Park and ride?

Careful examination needed


As traffic congestion has worsened over the years there has been an idea touted around of Barbadians engaging in a park and ride system to ease the gridlock, but one road safety advocate is advising Government to think long and hard before going that route.
Sharmane Roland-Bowen, President of the Barbados Road Safety Association (BRSA) said that on paper a park and ride system may look good and has been successfully employed for specific events, but she does not believe that it would be do well in everyday reality. This, she said, is especially so given the limitations in the road network and the unreliability of the transport sector.
“It may have worked for the World Cup, it has worked for Crop Over events, but on a regular basis I cannot see it working because among the first things that would have to be done would be an upgrading of the buses and an increase in the buses and that costs money. Even if we utilise the Transport Board and the privately owned Public Service Vehicles, no one is going to want to put down their car, give up their privacy and air conditioning to sit in a hot, packed bus and still be stuck in traffic,” she told The Barbados Advocate.
Roland-Bowen added, “Even if some people take the option to park and ride, most will not and congestion will still exist, because we don’t have contraflow lanes where the bus would run opposite to the flow of traffic, or exclusive bus lanes that can allow them to beat the traffic. The fact is our land space is limited will make it difficult to accommodate either. Also, I personally am not going to put my life in someone else’s hands if we don’t have that breathalyser; someone could be out drinking the night before and come to drive a bus the next morning still impaired.”

- _Dataset records_:
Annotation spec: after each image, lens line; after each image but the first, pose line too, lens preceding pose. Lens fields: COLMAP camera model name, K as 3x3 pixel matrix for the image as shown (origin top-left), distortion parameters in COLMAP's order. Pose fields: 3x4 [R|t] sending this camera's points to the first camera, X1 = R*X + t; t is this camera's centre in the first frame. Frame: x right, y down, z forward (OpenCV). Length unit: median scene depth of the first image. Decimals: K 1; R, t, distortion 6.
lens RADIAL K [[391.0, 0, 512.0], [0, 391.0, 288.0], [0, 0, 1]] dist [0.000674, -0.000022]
...
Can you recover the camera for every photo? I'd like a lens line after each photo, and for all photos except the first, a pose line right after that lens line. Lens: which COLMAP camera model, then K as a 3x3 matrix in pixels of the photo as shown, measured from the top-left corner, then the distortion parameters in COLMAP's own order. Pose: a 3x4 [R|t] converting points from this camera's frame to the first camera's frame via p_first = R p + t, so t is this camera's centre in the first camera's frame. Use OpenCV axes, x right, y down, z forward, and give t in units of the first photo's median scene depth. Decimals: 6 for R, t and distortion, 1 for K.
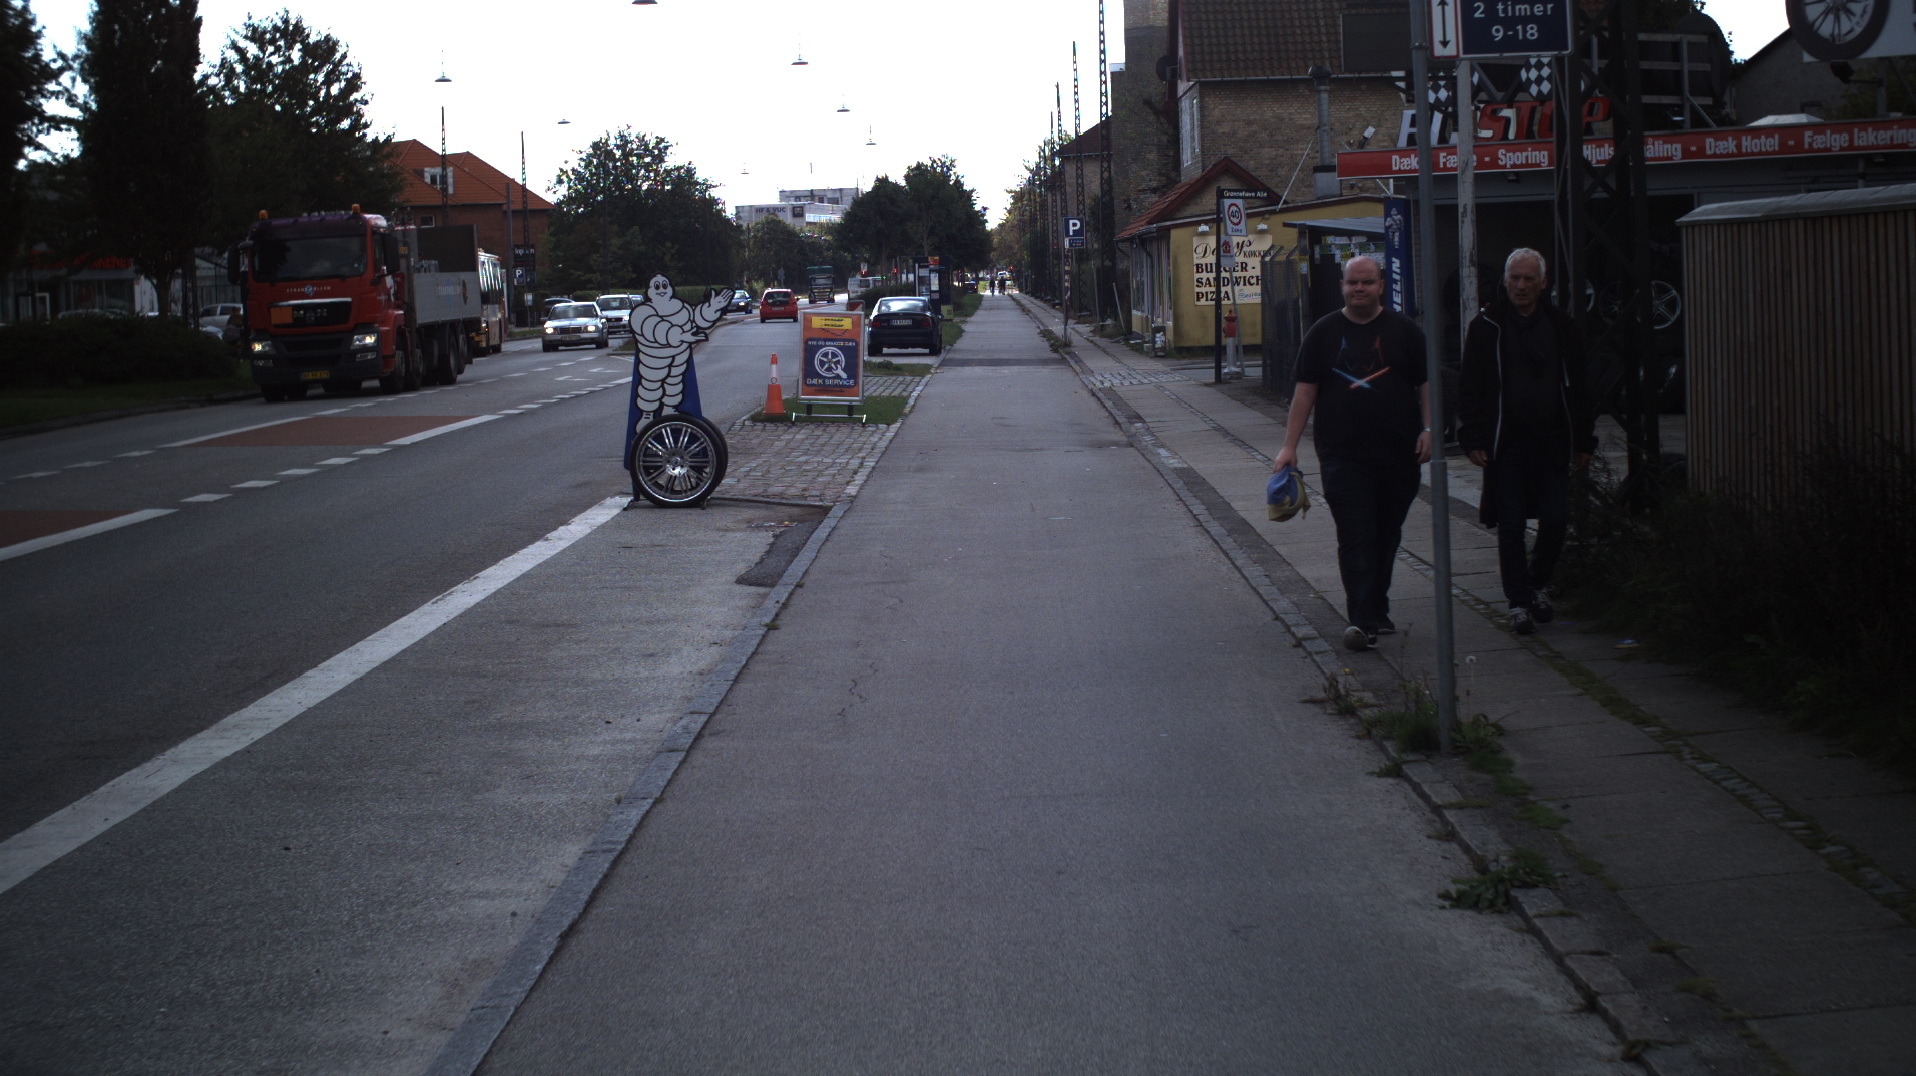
...
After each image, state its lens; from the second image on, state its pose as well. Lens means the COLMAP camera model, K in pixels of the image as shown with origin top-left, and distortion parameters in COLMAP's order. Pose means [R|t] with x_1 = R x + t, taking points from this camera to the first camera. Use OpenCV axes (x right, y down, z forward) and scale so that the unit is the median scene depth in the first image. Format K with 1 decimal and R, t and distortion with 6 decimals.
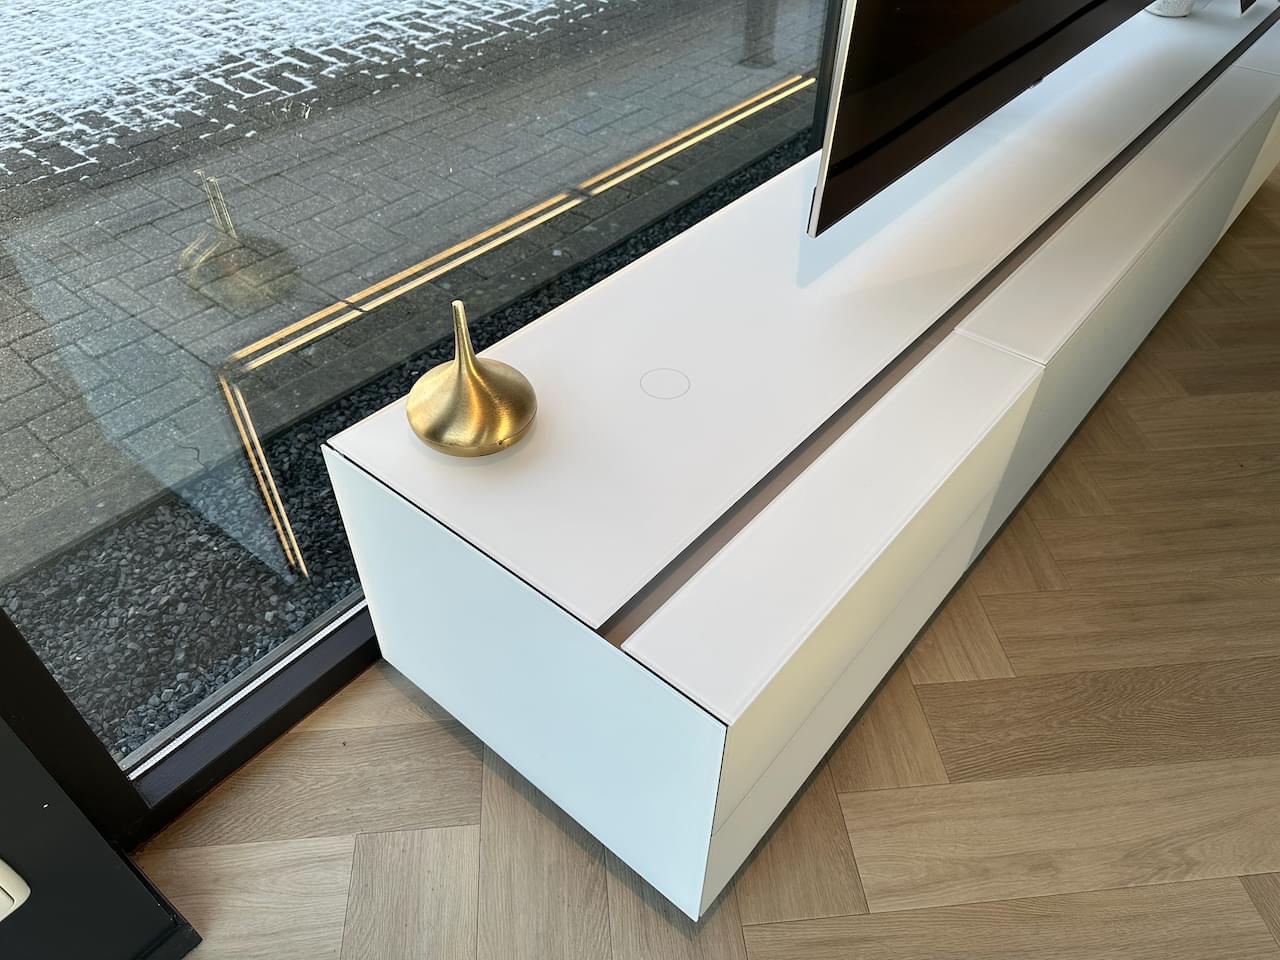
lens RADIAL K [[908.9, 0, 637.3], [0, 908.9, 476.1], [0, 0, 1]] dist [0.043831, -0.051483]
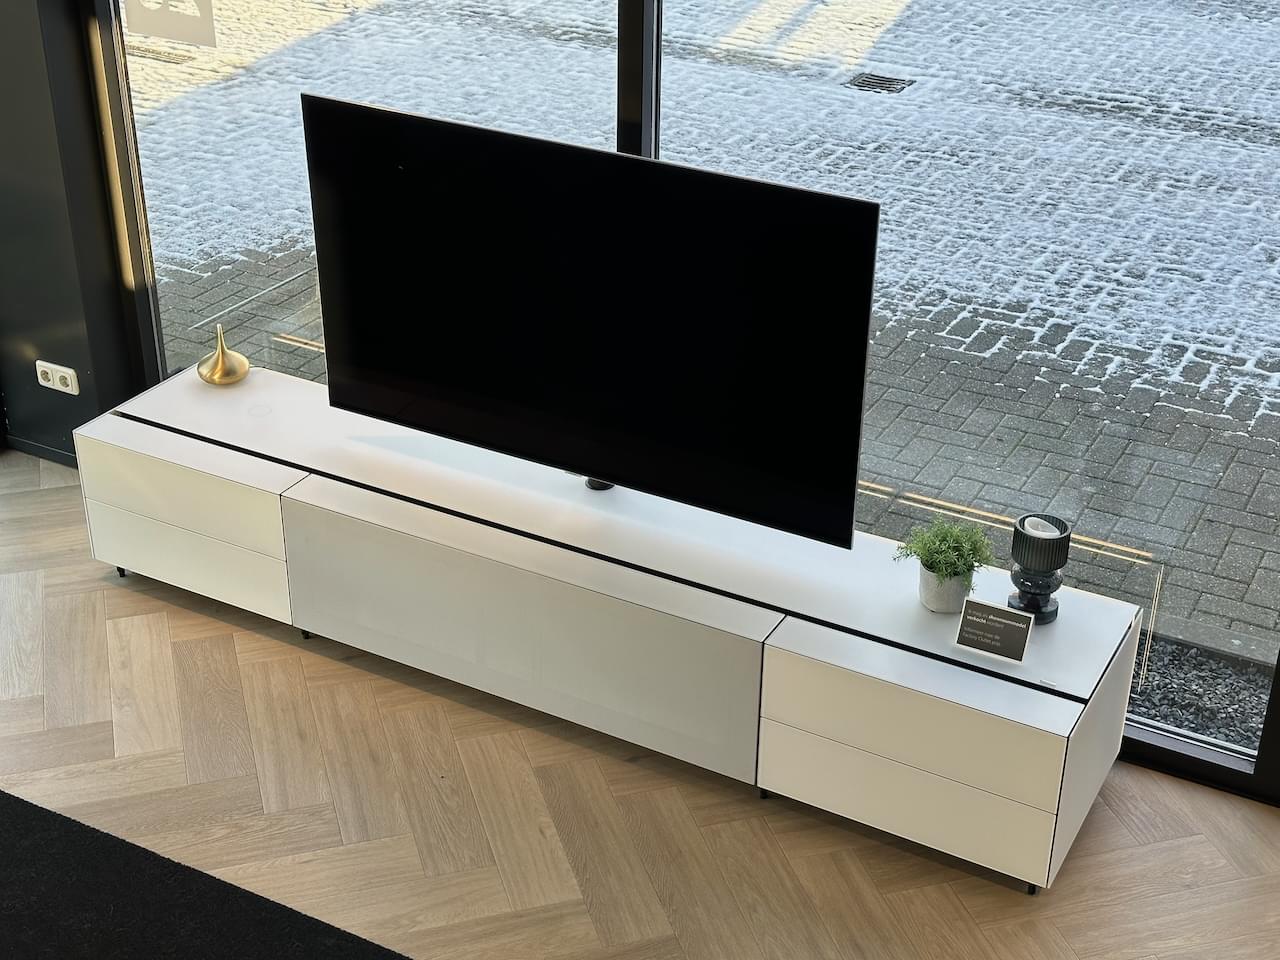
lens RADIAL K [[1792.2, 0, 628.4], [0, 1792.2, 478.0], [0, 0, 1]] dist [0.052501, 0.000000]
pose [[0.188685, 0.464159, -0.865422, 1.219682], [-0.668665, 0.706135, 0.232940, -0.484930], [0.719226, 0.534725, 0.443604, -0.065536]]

- _Required work_: Rewrite the park and ride article from "Careful examination needed" up to and including "going that route.", putting "traffic jams" in place of "gridlock".

- _Result_:
Careful examination needed


As traffic congestion has worsened over the years there has been an idea touted around of Barbadians engaging in a park and ride system to ease the traffic jams, but one road safety advocate is advising Government to think long and hard before going that route.